(Stored items)
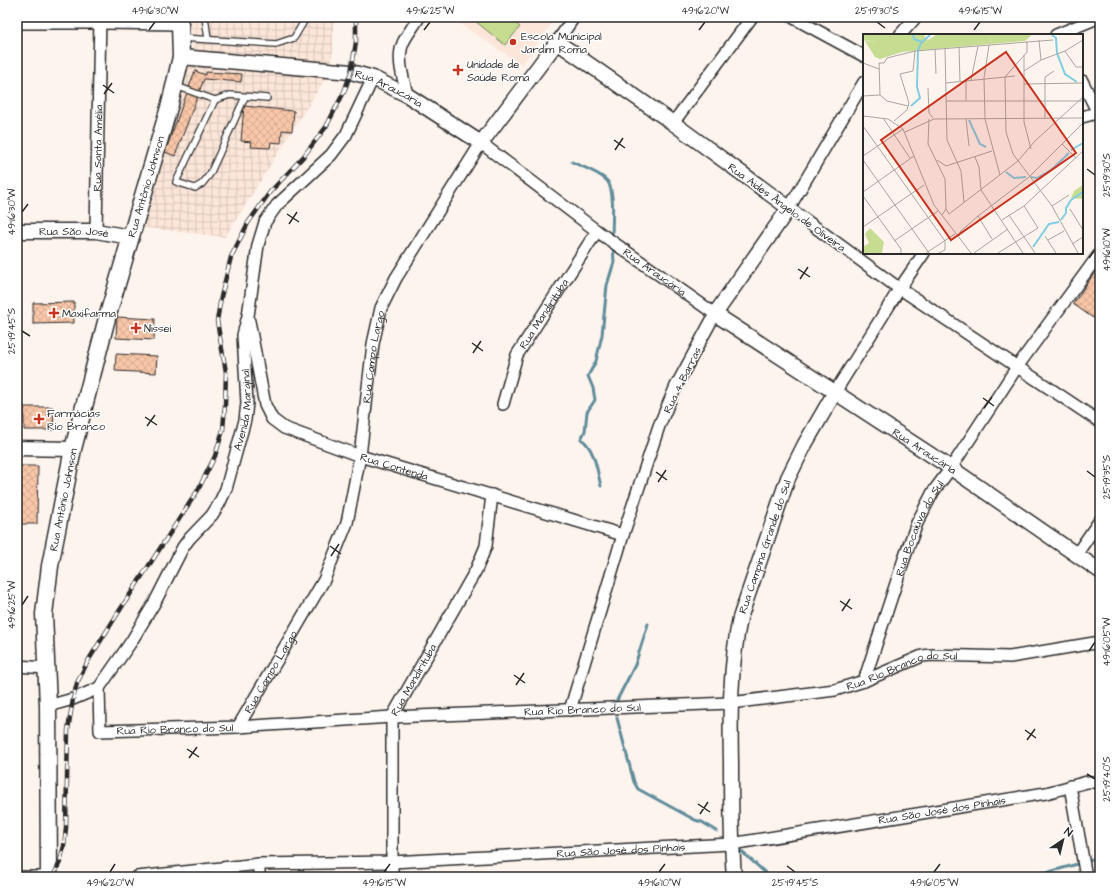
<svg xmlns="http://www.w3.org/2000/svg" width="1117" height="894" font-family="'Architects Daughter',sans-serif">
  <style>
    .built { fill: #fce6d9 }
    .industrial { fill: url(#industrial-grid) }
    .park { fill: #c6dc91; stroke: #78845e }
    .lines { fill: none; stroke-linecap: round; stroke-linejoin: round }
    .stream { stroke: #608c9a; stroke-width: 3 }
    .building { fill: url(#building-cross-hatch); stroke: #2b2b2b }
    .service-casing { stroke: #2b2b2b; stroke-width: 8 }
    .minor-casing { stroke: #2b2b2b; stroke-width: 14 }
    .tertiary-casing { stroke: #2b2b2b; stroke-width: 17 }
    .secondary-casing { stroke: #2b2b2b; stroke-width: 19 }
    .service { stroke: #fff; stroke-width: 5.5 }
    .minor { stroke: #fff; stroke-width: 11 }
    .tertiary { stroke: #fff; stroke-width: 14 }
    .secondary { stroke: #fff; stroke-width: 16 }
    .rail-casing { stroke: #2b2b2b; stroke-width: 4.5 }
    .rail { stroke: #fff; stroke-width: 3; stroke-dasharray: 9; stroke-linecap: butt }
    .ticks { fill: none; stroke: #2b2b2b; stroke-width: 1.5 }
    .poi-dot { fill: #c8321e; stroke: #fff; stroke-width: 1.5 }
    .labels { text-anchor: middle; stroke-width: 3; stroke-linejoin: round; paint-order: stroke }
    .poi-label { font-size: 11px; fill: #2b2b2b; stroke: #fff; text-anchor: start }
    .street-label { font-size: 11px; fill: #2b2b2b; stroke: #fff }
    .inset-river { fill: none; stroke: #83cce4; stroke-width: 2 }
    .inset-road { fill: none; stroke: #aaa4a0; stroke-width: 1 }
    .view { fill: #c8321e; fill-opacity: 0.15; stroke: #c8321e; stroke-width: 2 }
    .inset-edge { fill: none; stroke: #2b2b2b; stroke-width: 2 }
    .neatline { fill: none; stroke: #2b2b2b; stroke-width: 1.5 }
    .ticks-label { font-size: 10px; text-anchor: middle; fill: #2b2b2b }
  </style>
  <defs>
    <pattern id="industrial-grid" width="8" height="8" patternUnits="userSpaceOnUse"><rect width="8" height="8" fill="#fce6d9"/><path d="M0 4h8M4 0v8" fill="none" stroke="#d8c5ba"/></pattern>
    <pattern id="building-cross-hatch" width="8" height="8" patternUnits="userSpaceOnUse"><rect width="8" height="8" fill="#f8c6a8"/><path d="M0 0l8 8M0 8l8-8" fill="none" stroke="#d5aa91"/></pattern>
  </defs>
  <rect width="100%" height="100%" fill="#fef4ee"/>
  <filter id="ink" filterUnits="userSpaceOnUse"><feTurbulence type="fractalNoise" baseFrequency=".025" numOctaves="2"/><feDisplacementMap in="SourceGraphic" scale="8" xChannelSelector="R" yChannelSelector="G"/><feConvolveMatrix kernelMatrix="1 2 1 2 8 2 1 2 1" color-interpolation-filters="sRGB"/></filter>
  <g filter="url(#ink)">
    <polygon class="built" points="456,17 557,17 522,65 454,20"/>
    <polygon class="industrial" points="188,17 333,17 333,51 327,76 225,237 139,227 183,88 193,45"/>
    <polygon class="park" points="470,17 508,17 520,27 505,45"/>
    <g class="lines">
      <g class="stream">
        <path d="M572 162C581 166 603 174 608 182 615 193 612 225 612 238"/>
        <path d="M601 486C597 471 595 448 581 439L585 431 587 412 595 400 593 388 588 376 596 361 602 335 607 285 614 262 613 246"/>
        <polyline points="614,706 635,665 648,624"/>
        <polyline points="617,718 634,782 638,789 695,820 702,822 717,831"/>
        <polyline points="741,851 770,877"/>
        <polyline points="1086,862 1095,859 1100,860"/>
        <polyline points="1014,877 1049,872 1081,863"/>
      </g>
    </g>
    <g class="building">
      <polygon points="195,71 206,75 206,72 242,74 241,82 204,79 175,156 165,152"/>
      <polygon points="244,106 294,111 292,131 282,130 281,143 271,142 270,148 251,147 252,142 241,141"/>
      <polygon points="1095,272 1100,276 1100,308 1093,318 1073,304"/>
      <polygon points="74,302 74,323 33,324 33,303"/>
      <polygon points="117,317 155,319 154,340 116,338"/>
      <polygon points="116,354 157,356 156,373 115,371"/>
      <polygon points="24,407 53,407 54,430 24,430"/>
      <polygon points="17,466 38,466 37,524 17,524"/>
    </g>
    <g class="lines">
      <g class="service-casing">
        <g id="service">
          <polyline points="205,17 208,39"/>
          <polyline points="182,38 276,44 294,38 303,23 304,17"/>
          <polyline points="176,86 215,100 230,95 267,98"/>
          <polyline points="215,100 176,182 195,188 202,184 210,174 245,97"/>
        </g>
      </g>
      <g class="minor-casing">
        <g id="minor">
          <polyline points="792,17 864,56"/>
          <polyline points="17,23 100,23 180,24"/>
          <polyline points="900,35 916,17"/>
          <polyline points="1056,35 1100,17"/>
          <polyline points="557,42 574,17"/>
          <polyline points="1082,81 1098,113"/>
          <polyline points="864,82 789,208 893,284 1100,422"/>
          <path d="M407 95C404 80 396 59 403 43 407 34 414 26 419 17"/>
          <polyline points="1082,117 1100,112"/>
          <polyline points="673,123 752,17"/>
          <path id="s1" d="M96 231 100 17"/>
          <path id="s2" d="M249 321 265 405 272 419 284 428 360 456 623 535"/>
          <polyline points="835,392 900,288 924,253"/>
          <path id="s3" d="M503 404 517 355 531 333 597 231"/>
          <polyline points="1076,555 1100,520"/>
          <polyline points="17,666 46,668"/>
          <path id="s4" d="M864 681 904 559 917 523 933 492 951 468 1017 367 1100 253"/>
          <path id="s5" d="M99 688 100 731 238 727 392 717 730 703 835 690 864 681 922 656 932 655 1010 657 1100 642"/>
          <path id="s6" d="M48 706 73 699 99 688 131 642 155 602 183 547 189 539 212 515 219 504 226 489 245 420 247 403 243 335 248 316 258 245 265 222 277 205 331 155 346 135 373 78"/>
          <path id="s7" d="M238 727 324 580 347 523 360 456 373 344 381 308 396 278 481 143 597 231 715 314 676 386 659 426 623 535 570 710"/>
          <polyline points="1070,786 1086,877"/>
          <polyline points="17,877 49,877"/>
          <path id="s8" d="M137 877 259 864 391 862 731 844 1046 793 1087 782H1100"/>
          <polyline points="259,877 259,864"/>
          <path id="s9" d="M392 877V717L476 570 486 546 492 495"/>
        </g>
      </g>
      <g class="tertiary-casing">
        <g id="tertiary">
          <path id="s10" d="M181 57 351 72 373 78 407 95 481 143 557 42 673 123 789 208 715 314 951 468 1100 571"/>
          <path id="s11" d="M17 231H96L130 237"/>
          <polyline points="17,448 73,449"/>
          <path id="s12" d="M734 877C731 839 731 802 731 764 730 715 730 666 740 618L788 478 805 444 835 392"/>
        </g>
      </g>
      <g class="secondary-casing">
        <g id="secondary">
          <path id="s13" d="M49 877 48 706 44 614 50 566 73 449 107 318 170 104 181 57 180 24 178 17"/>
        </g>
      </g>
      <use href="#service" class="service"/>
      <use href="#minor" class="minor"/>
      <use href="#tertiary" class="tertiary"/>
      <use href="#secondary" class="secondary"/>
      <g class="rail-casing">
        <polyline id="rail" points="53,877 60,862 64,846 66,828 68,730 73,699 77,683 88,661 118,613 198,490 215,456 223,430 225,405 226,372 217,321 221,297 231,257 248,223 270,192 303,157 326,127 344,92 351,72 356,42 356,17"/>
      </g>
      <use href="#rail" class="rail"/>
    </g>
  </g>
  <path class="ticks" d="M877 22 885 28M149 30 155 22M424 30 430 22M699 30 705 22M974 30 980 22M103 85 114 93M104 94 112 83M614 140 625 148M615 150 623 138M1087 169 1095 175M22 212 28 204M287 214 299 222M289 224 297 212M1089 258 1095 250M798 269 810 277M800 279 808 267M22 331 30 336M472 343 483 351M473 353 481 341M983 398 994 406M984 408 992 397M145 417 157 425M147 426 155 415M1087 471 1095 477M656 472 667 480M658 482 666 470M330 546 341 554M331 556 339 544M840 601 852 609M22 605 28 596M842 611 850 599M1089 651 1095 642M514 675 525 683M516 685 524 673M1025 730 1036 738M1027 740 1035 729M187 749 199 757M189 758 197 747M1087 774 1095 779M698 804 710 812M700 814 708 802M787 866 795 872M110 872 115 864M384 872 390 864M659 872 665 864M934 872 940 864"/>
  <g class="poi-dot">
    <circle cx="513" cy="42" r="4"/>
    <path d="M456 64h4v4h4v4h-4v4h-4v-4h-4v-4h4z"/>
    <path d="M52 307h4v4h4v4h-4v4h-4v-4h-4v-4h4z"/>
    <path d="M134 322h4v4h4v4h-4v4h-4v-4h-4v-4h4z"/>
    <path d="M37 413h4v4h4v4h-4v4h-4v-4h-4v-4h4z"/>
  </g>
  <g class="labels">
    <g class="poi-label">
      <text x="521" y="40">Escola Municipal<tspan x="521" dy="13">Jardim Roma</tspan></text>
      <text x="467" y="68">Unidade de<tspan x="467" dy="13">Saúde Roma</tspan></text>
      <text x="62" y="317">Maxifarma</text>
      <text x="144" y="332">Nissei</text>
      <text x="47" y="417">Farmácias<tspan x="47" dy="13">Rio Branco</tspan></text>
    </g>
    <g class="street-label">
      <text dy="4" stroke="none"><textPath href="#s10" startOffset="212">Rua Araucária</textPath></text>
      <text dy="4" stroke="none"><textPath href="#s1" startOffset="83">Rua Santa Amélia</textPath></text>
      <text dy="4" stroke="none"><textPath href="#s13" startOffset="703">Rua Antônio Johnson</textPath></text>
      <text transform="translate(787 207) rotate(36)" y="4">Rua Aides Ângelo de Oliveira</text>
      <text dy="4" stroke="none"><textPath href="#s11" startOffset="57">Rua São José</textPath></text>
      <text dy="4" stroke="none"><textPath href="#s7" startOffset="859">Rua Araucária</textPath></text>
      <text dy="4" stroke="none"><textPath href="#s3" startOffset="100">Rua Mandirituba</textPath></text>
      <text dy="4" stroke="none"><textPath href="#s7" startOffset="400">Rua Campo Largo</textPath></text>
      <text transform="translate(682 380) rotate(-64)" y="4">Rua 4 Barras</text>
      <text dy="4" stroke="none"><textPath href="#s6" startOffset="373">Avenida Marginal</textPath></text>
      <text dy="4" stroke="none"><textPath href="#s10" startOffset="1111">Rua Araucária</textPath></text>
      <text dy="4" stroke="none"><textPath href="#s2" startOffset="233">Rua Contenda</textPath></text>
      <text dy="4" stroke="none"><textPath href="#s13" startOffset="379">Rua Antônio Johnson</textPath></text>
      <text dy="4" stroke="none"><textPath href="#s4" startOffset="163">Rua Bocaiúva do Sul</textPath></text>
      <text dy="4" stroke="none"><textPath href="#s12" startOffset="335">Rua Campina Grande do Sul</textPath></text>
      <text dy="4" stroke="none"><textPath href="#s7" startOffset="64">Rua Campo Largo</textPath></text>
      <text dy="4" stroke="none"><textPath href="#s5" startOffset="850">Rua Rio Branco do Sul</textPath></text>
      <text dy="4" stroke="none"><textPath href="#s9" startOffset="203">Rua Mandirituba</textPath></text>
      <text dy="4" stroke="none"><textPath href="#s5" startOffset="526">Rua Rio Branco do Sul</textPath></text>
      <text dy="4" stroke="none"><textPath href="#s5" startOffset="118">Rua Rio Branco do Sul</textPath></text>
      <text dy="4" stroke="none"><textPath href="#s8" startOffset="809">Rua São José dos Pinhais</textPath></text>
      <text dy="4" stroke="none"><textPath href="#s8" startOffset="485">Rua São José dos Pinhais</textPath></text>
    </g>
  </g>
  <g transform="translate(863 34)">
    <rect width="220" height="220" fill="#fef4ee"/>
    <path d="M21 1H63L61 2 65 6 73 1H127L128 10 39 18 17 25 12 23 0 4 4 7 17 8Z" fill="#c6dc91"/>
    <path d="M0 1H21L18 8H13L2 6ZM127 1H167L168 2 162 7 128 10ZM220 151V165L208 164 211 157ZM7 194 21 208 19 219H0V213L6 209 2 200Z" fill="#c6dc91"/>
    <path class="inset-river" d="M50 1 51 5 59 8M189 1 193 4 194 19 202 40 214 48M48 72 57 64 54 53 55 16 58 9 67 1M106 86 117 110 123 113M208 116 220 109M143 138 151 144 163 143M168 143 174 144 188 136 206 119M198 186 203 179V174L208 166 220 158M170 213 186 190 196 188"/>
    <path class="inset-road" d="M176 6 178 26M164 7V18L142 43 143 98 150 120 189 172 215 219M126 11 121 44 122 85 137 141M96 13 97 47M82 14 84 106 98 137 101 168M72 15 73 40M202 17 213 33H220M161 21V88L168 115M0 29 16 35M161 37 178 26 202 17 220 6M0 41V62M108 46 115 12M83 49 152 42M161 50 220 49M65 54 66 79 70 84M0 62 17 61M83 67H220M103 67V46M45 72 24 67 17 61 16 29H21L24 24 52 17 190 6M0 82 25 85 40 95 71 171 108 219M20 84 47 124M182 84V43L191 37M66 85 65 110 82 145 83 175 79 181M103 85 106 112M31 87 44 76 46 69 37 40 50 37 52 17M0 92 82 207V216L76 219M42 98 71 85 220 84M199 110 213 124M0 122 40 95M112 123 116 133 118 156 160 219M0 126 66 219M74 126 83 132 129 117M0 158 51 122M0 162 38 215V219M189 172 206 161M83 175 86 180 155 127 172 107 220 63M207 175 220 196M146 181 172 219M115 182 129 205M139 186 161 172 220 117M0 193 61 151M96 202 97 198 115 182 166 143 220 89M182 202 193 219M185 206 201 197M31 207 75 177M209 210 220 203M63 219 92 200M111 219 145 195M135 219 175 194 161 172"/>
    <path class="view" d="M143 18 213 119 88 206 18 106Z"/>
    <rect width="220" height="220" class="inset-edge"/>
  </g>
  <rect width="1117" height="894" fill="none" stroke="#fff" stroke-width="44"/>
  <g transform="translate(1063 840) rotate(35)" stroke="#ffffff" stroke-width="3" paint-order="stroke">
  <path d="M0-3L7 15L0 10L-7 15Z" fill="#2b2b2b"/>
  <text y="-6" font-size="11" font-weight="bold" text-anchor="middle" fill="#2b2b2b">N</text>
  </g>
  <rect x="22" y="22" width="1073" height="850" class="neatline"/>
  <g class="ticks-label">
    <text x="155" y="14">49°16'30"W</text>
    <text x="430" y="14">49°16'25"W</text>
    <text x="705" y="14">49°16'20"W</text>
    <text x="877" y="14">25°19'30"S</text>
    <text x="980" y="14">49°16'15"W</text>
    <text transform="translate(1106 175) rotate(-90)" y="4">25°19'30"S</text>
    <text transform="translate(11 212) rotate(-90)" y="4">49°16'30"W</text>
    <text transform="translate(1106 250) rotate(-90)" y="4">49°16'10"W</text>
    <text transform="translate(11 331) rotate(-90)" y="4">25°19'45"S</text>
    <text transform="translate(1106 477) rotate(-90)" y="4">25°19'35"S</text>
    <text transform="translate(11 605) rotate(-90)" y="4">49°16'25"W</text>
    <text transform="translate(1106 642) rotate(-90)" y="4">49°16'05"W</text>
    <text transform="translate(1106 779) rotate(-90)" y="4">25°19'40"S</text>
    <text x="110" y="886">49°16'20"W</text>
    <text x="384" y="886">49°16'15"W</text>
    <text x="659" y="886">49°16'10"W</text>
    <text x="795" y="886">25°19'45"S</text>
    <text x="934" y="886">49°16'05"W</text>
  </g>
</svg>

** WHAT IS BEING ASKED **
Where a line of the entries contains "round", report that line.

** RESPONSE FOR THIS EXERCISE **
    .lines { fill: none; stroke-linecap: round; stroke-linejoin: round }
    .labels { text-anchor: middle; stroke-width: 3; stroke-linejoin: round; paint-order: stroke }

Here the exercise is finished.